We begin the analyses by downloading the dataset and loading it into R. Quick inspection of the data reveals a large and messy dataset with 985 unique event types instead of the official 48 events. An intesnsive cleanup mapping the 985 unique values to the official 48 events is required, however this is beyond the scope of this analyses. According to the NOAA full reporting of all 48 weather events only began in 1996, so to get an accurate comparison of weather events we subsetted data from 1996 onwards. We then aggregated variables according to the event type and took the third quantiles before manually grouping events. While not perfect we believe this method is fit for purpose and accurately describes the effects of different weather events on population health and the economy. Our results showed that excessive heat is the leading cause of fatalities, followed by tornadoes and flash floods. Tornadoes by far lead to the most injuries followed by floods and excessive heat. Floods by far cause the most property damage followed by hurricanes/typhoons while drought is the leading cause of crop damage.

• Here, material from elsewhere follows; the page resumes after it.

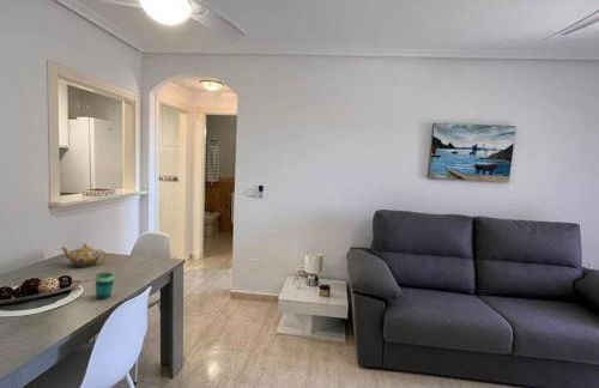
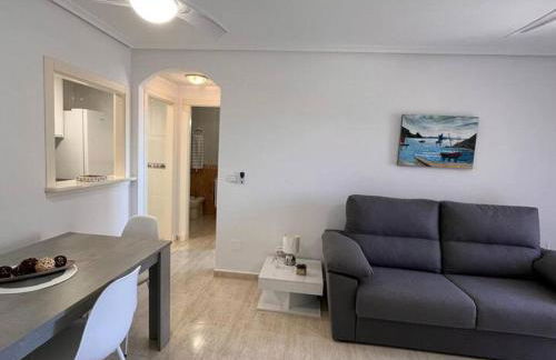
- teapot [60,242,108,268]
- cup [93,271,116,301]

download.file("https://d396qusza40orc.cloudfront.net/repdata%2Fdata%2FStormData.csv.bz2", "stormdata.bz2")
stormdata <- read.csv("stormdata.bz2")
dim(stormdata)
## [1] 902297 37
length(unique(stormdata$EVTYPE))
## [1] 985
After loading our data and having a quick look with the dim() and unique() functions we can see that we are dealing with a very large and messy dataset. Calling unique on the EVTYPE variable returns 985 different results.
To make our work easier we will remove any data variables not required for our analyses.
According to the NOAA full reporting of all 48 weather events only began in 1996. To get an accurate comparison of weather events we are only going to look at data from 1996 onwards:
stormdata$BGN_DATE <- as.Date(as.character(stormdata$BGN_DATE), format = "%m/%d/%Y %H:%M:%OS")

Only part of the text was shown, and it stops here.